Two and a half stars

Muhammad Ali's Greatest Fight October 5, 8 p.m., HBO.

Despite its title, the HBO original movie Muhammad Ali’s Greatest Fight isn’t really about Muhammad Ali. The legendary boxer appears only in archival footage, while the central narrative focuses on the nine Supreme Court justices who decided his fate in 1971. That’s when Ali’s appeal of his draft-dodging conviction reached the nation’s highest judicial body, and the movie spends most of its time behind the scenes as the justices deliberate Ali’s case (along with brief looks at other cases of the same session, related to anti-war protests and employment discrimination).

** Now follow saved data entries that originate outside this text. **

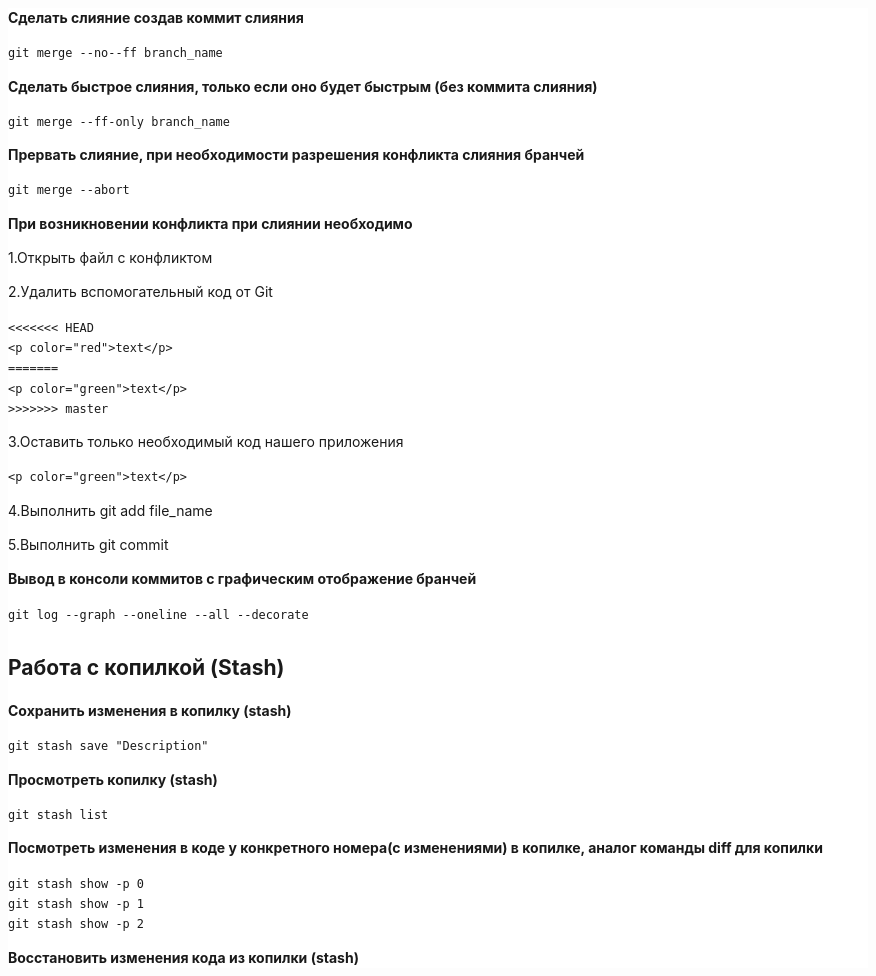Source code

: 
**Сделать слияние создав коммит слияния**

    git merge --no--ff branch_name


**Сделать быстрое слияния, только если оно будет быстрым (без коммита слияния)**

    git merge --ff-only branch_name


**Прервать слияние, при необходимости разрешения конфликта слияния бранчей**

    git merge --abort


**При возникновении конфликта при слиянии необходимо**

1.Открыть файл с конфликтом

2.Удалить вспомогательный код от Git
	
	<<<<<<< HEAD
	<p color="red">text</p>
	=======
	<p color="green">text</p>
	>>>>>>> master
	
3.Оставить только необходимый код нашего приложения
    
    <p color="green">text</p>

4.Выполнить git add file_name

5.Выполнить git commit


**Вывод в консоли коммитов с графическим отображение бранчей**

    git log --graph --oneline --all --decorate




## Работа с копилкой (Stash)


**Сохранить изменения в копилку (stash)**

    git stash save "Description"


**Просмотреть копилку (stash)**

    git stash list


**Посмотреть изменения в коде у конкретного номера(с изменениями) в копилке,
аналог команды  diff для копилки**

    git stash show -p 0
    git stash show -p 1
    git stash show -p 2


**Восстановить изменения кода из копилки (stash)**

Director Stephen Frears (The Queen) assembles an impressive lineup of actors to play the justices, including Christopher Plummer, Frank Langella, Danny Glover and Ed Begley Jr., but they’re more historical mouthpieces than fully fleshed-out characters. Plummer’s John Marshall Harlan II gets most of the focus, as it was his vote that ultimately decided the Ali case, but other than a few touching moments with his wife and some heavy-handed depictions of his declining health, he serves mainly to articulate legal arguments. Even worse, the filmmakers invent a clerk (played by Benjamin Walker) who ends up heavily influencing Harlan’s opinion, and who exists solely to state the movie’s point of view.

When the real-life footage of Ali’s speeches and interviews is consistently more fascinating than the scripted drama, it’s clear that the movie’s priorities are off. The copious exposition that sounds awkward coming from the mouths of actors playing characters would have fit much better in a documentary; maybe HBO can commission one of those instead.